[Task instructions]
Reproduce the passage of the essay on college graduates' writing that starts at the words "For $100K, You" and ends after "to play something.".

Document segment Block Start

Thursday, December 12, 2013

The Right to Our Own language

For $100K, You Would At Least Think That College Grads Could Write
By George Leef
Suppose you sent your daughter to a music camp—an expensive camp lasting months. She had said that she wanted to learn the violin, so you bought her a nice one and sent her off to camp.
Upon her return, you ask how the camp was and she replies, “Great! We studied lots of stuff about music and the violin.” Then you ask her to play something.
“Well, we didn’t play much and I still don’t know how to tune my instrument. But it was still a terrific experience!”
You would probably think that a music camp ought to concentrate on essentials first—tuning, scales, simple pieces—before moving on to music theory, music history, conducting technique, and so on.
For many American students, college is like that music camp. They take lots of courses and study lots of stuff (or at least seem to), but don’t even learn how to use the English language well. You might think that would be a top priority, but actually it’s not a priority at all.
A recent CNBC article, “Why Johnny can’t write, and why employers are mad” puts a spotlight on this remarkable omission. Companies are trying to fill many job openings but find that hard, even with lots of un- and under-employed college graduates looking for work. “Often,” writes author Kelley Holland, ”the mismatch results from applicants’ inadequate communication skills. In survey after survey, employers are complaining about job candidates’ inability to speak and write clearly.”
She quotes Brandeis University professor William Ellet, who says that the neglect of writing starts early in school and often continues straight through college: “Nobody takes responsibility for writing instruction.”

Document segment Block End
Exercise data Block Start

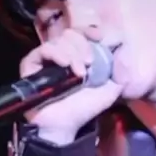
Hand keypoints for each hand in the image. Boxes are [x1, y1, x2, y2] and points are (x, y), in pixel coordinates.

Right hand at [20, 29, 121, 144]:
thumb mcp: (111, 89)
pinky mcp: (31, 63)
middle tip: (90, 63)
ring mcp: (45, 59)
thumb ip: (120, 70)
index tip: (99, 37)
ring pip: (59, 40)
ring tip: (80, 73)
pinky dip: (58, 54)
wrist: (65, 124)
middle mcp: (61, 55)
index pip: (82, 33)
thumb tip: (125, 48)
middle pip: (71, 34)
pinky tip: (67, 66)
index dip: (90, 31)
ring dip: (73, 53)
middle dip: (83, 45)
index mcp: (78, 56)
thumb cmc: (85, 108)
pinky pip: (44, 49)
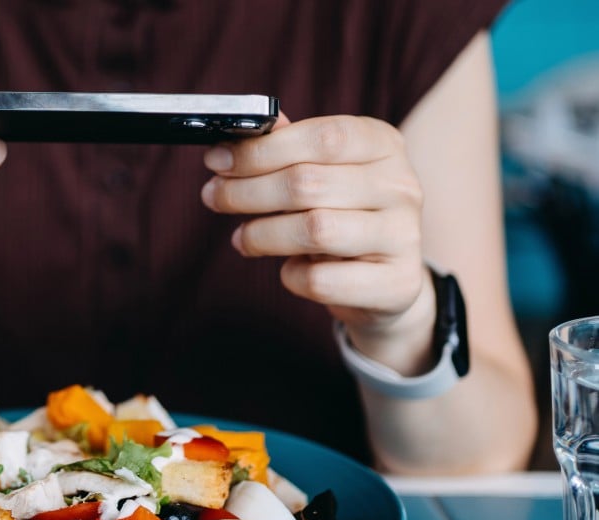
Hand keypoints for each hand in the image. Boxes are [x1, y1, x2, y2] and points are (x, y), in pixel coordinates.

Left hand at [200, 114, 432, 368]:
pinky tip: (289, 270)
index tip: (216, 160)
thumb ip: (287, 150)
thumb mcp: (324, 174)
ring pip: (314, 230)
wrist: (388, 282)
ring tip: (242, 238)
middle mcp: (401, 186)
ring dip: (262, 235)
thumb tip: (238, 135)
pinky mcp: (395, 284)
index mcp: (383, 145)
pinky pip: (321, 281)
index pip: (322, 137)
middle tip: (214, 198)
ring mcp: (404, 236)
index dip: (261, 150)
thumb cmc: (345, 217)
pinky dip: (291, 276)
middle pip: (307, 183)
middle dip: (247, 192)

Exercise data Block End

[Output for this exercise]
For $100K, You Would At Least Think That College Grads Could Write
By George Leef
Suppose you sent your daughter to a music camp—an expensive camp lasting months. She had said that she wanted to learn the violin, so you bought her a nice one and sent her off to camp.
Upon her return, you ask how the camp was and she replies, “Great! We studied lots of stuff about music and the violin.” Then you ask her to play something.